━━━ Records for this exercise
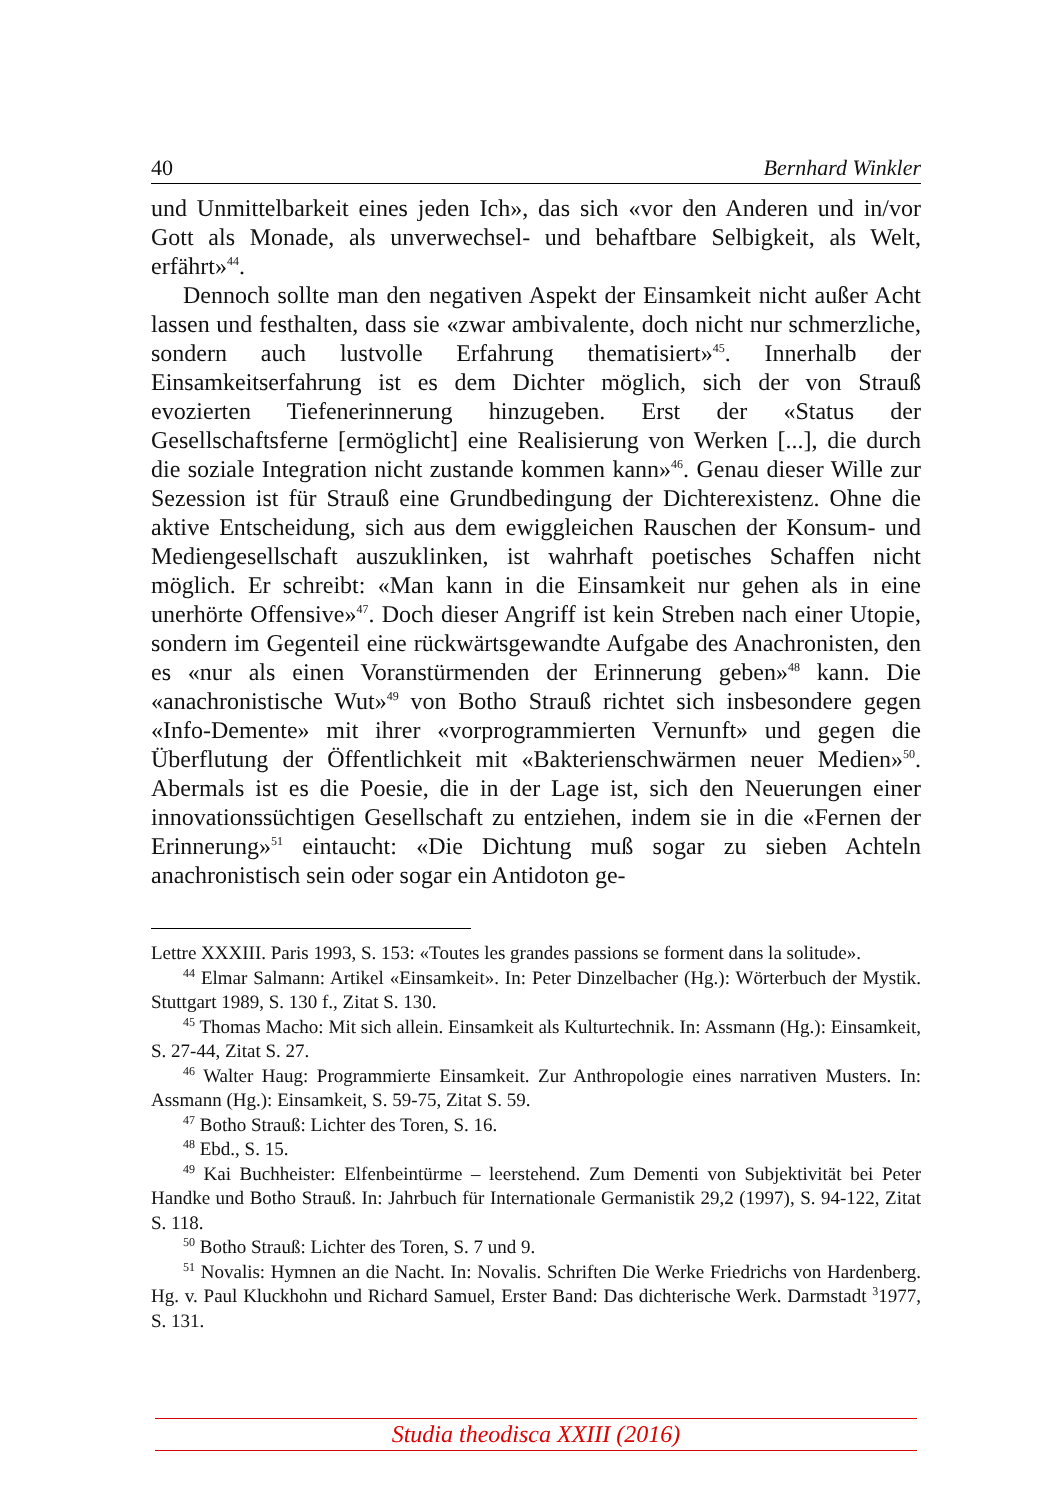40 Bernhard Winkler
und Unmittelbarkeit eines jeden Ich», das sich «vor den Anderen und in/vor Gott als Monade, als unverwechsel- und behaftbare Selbigkeit, als Welt, erfährt»<sup>44</sup>.
Dennoch sollte man den negativen Aspekt der Einsamkeit nicht außer Acht lassen und festhalten, dass sie «zwar ambivalente, doch nicht nur schmerzliche, sondern auch lustvolle Erfahrung thematisiert»<sup>45</sup>. Innerhalb der Einsamkeitserfahrung ist es dem Dichter möglich, sich der von Strauß evozierten Tiefenerinnerung hinzugeben. Erst der «Status der Gesellschaftsferne [ermöglicht] eine Realisierung von Werken [...], die durch die soziale Integration nicht zustande kommen kann»<sup>46</sup>. Genau dieser Wille zur Sezession ist für Strauß eine Grundbedingung der Dichterexistenz. Ohne die aktive Entscheidung, sich aus dem ewiggleichen Rauschen der Konsum- und Mediengesellschaft auszuklinken, ist wahrhaft poetisches Schaffen nicht möglich. Er schreibt: «Man kann in die Einsamkeit nur gehen als in eine unerhörte Offensive»<sup>47</sup>. Doch dieser Angriff ist kein Streben nach einer Utopie, sondern im Gegenteil eine rückwärtsgewandte Aufgabe des Anachronisten, den es «nur als einen Voranstürmenden der Erinnerung geben»<sup>48</sup> kann. Die «anachronistische Wut»<sup>49</sup> von Botho Strauß richtet sich insbesondere gegen «Info-Demente» mit ihrer «vorprogrammierten Vernunft» und gegen die Überflutung der Öffentlichkeit mit «Bakterienschwärmen neuer Medien»<sup>50</sup>. Abermals ist es die Poesie, die in der Lage ist, sich den Neuerungen einer innovationssüchtigen Gesellschaft zu entziehen, indem sie in die «Fernen der Erinnerung»<sup>51</sup> eintaucht: «Die Dichtung muß sogar zu sieben Achteln anachronistisch sein oder sogar ein Antidoton ge-
Lettre XXXIII. Paris 1993, S. 153: «Toutes les grandes passions se forment dans la solitude».
<sup>44</sup> Elmar Salmann: Artikel «Einsamkeit». In: Peter Dinzelbacher (Hg.): Wörterbuch der Mystik. Stuttgart 1989, S. 130 f., Zitat S. 130.
<sup>45</sup> Thomas Macho: Mit sich allein. Einsamkeit als Kulturtechnik. In: Assmann (Hg.): Einsamkeit, S. 27-44, Zitat S. 27.
<sup>46</sup> Walter Haug: Programmierte Einsamkeit. Zur Anthropologie eines narrativen Musters. In: Assmann (Hg.): Einsamkeit, S. 59-75, Zitat S. 59.
<sup>47</sup> Botho Strauß: Lichter des Toren, S. 16.
<sup>48</sup> Ebd., S. 15.
<sup>49</sup> Kai Buchheister: Elfenbeintürme – leerstehend. Zum Dementi von Subjektivität bei Peter Handke und Botho Strauß. In: Jahrbuch für Internationale Germanistik 29,2 (1997), S. 94-122, Zitat S. 118.
<sup>50</sup> Botho Strauß: Lichter des Toren, S. 7 und 9.
<sup>51</sup> Novalis: Hymnen an die Nacht. In: Novalis. Schriften Die Werke Friedrichs von Hardenberg. Hg. v. Paul Kluckhohn und Richard Samuel, Erster Band: Das dichterische Werk. Darmstadt <sup>3</sup>1977, S. 131.
Studia theodisca XXIII (2016)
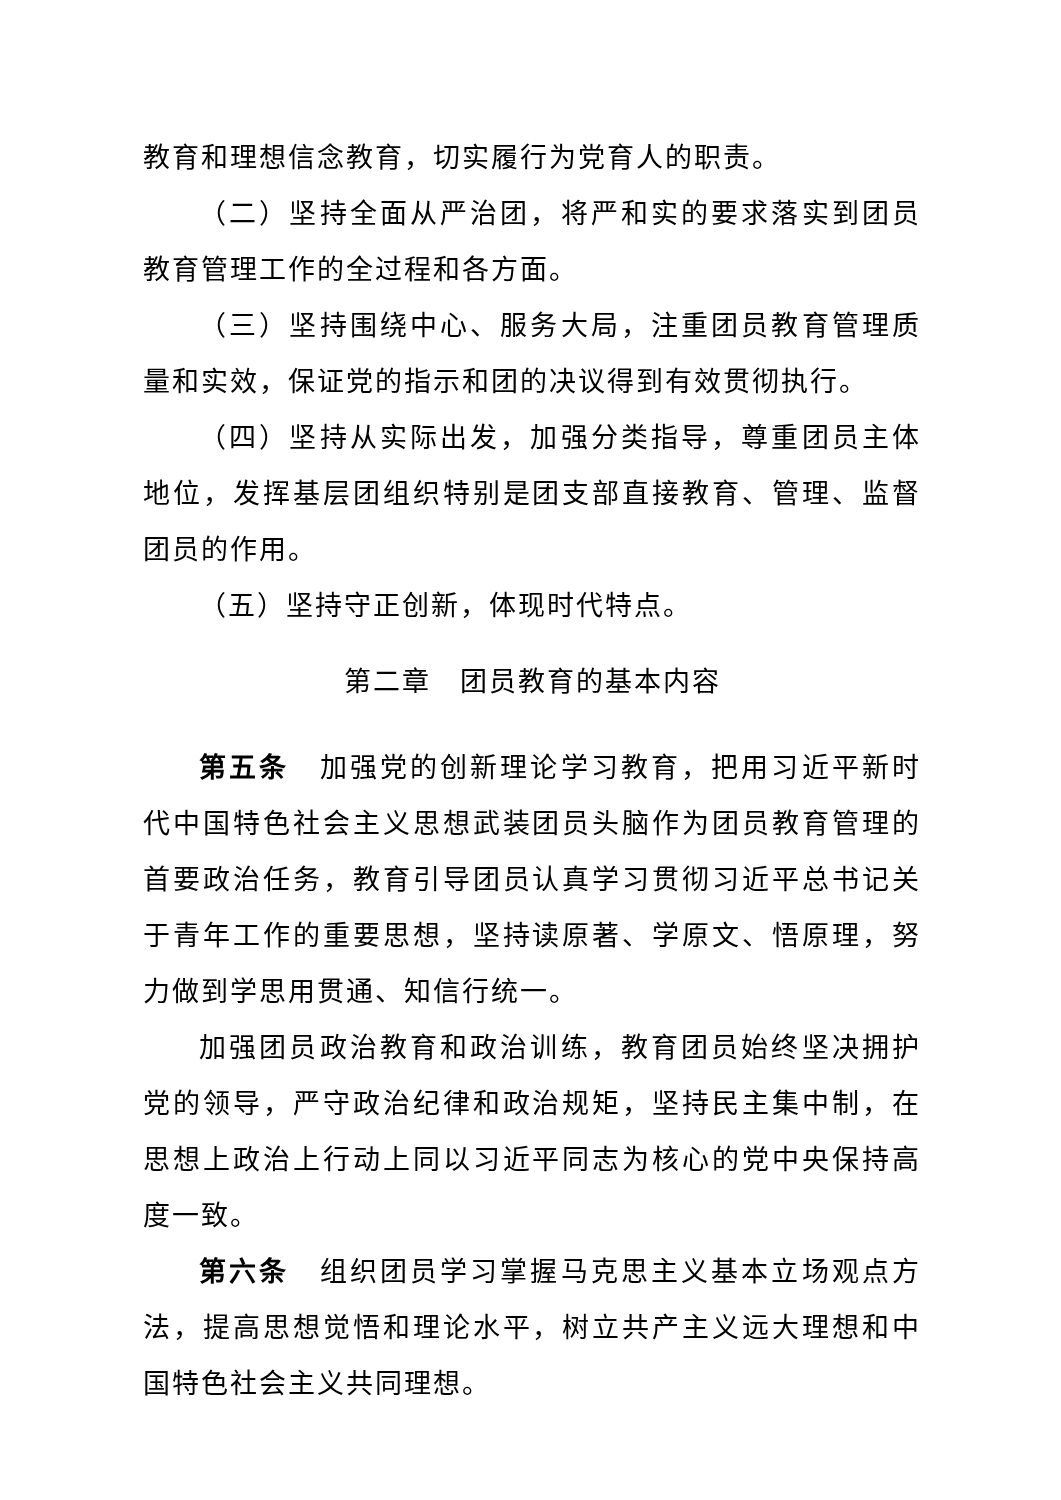教育和理想信念教育，切实履行为党育人的职责。
（二）坚持全面从严治团，将严和实的要求落实到团员教育管理工作的全过程和各方面。
（三）坚持围绕中心、服务大局，注重团员教育管理质量和实效，保证党的指示和团的决议得到有效贯彻执行。
（四）坚持从实际出发，加强分类指导，尊重团员主体地位，发挥基层团组织特别是团支部直接教育、管理、监督团员的作用。
（五）坚持守正创新，体现时代特点。
第二章　团员教育的基本内容
第五条　加强党的创新理论学习教育，把用习近平新时代中国特色社会主义思想武装团员头脑作为团员教育管理的首要政治任务，教育引导团员认真学习贯彻习近平总书记关于青年工作的重要思想，坚持读原著、学原文、悟原理，努力做到学思用贯通、知信行统一。
加强团员政治教育和政治训练，教育团员始终坚决拥护党的领导，严守政治纪律和政治规矩，坚持民主集中制，在思想上政治上行动上同以习近平同志为核心的党中央保持高度一致。
第六条　组织团员学习掌握马克思主义基本立场观点方法，提高思想觉悟和理论水平，树立共产主义远大理想和中国特色社会主义共同理想。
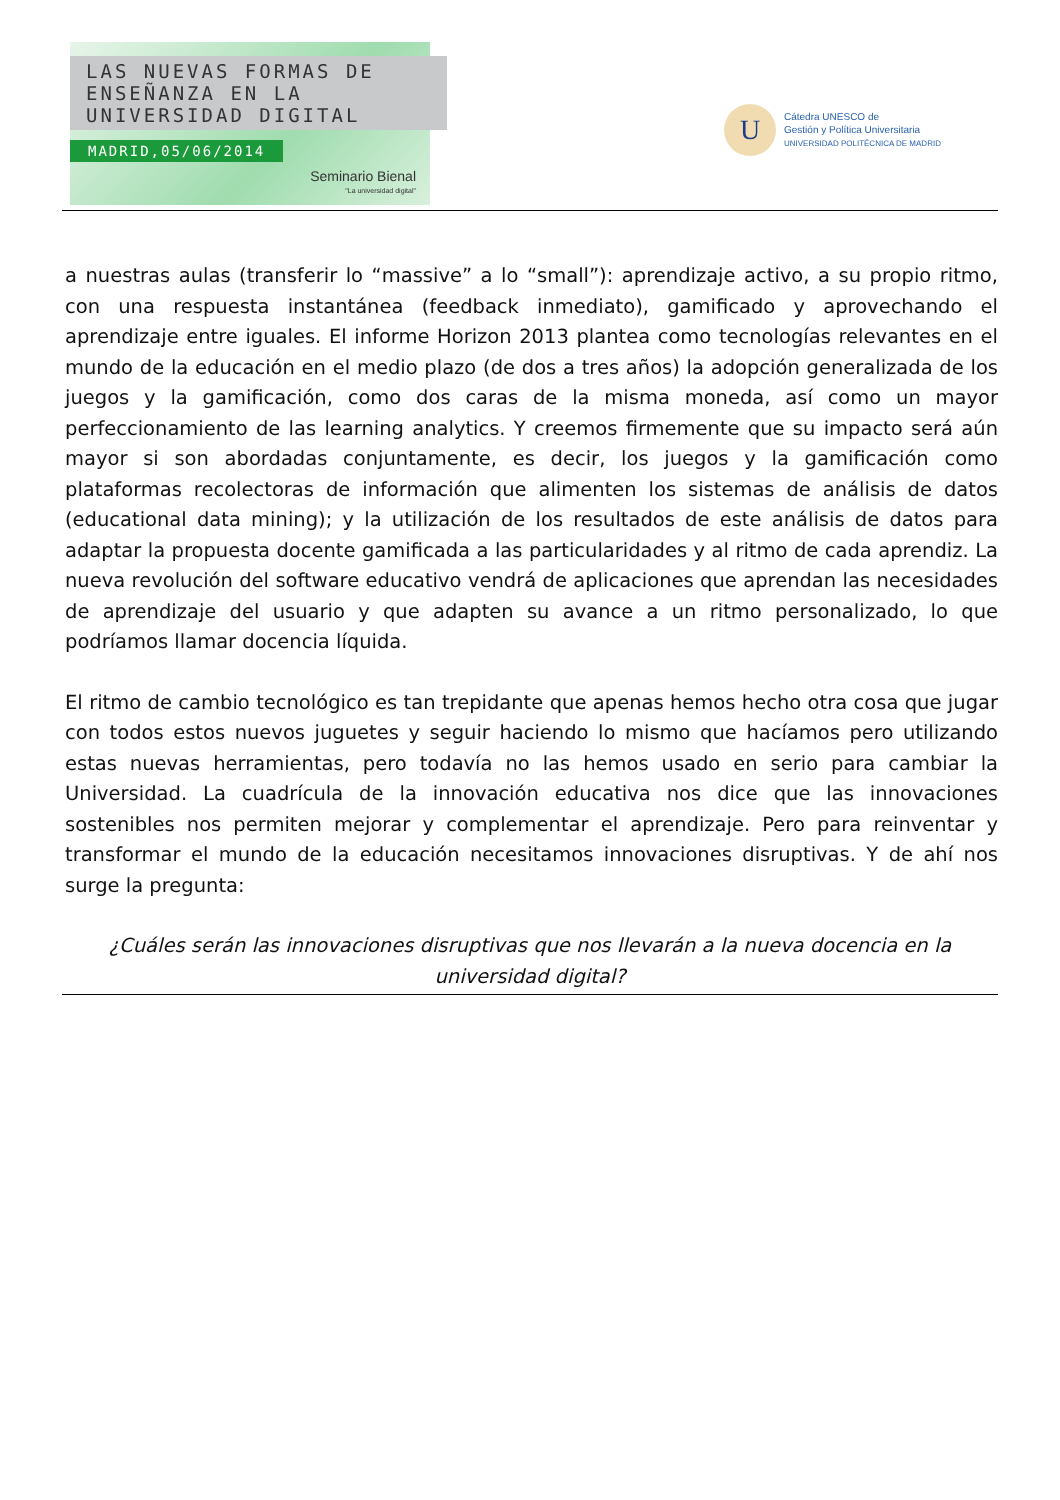LAS NUEVAS FORMAS DE
ENSEÑANZA EN LA
UNIVERSIDAD DIGITAL
MADRID,05/06/2014
Seminario Bienal
"La universidad digital"
U
Cátedra UNESCO de
Gestión y Política Universitaria
UNIVERSIDAD POLITÉCNICA DE MADRID
a nuestras aulas (transferir lo “massive” a lo “small”): aprendizaje activo, a su propio ritmo, con una respuesta instantánea (feedback inmediato), gamificado y aprovechando el aprendizaje entre iguales. El informe Horizon 2013 plantea como tecnologías relevantes en el mundo de la educación en el medio plazo (de dos a tres años) la adopción generalizada de los juegos y la gamificación, como dos caras de la misma moneda, así como un mayor perfeccionamiento de las learning analytics. Y creemos firmemente que su impacto será aún mayor si son abordadas conjuntamente, es decir, los juegos y la gamificación como plataformas recolectoras de información que alimenten los sistemas de análisis de datos (educational data mining); y la utilización de los resultados de este análisis de datos para adaptar la propuesta docente gamificada a las particularidades y al ritmo de cada aprendiz. La nueva revolución del software educativo vendrá de aplicaciones que aprendan las necesidades de aprendizaje del usuario y que adapten su avance a un ritmo personalizado, lo que podríamos llamar docencia líquida.
El ritmo de cambio tecnológico es tan trepidante que apenas hemos hecho otra cosa que jugar con todos estos nuevos juguetes y seguir haciendo lo mismo que hacíamos pero utilizando estas nuevas herramientas, pero todavía no las hemos usado en serio para cambiar la Universidad. La cuadrícula de la innovación educativa nos dice que las innovaciones sostenibles nos permiten mejorar y complementar el aprendizaje. Pero para reinventar y transformar el mundo de la educación necesitamos innovaciones disruptivas. Y de ahí nos surge la pregunta:
¿Cuáles serán las innovaciones disruptivas que nos llevarán a la nueva docencia en la universidad digital?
━━━━━━
● Activity: From the first line of the records through the line containing "und Unmittelbarkeit eines", please output exactly those lines and nothing more, leaving out the pictures.

● Response to this exercise:
40 Bernhard Winkler
und Unmittelbarkeit eines jeden Ich», das sich «vor den Anderen und in/vor Gott als Monade, als unverwechsel- und behaftbare Selbigkeit, als Welt, erfährt»<sup>44</sup>.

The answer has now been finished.